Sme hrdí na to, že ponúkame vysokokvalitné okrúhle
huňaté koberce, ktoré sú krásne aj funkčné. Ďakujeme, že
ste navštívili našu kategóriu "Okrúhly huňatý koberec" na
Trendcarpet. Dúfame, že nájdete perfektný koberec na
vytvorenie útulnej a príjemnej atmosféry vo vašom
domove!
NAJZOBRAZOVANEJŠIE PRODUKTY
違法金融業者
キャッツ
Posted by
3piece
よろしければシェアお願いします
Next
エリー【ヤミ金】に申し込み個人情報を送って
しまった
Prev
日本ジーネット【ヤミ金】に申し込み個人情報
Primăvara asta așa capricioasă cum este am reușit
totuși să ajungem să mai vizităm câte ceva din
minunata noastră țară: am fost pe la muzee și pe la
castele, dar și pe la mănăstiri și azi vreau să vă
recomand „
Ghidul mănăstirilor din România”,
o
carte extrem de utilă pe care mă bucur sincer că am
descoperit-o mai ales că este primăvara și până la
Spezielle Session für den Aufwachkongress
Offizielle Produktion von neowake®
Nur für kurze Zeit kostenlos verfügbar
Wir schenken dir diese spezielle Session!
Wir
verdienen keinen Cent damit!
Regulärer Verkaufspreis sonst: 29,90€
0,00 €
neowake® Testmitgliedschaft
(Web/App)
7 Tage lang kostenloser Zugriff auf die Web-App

▶ Work instruction:
Where in the records does the word "koberec" appear? Copy each line that holds it.

▶ Written response:
ste navštívili našu kategóriu "Okrúhly huňatý koberec" na
Trendcarpet. Dúfame, že nájdete perfektný koberec na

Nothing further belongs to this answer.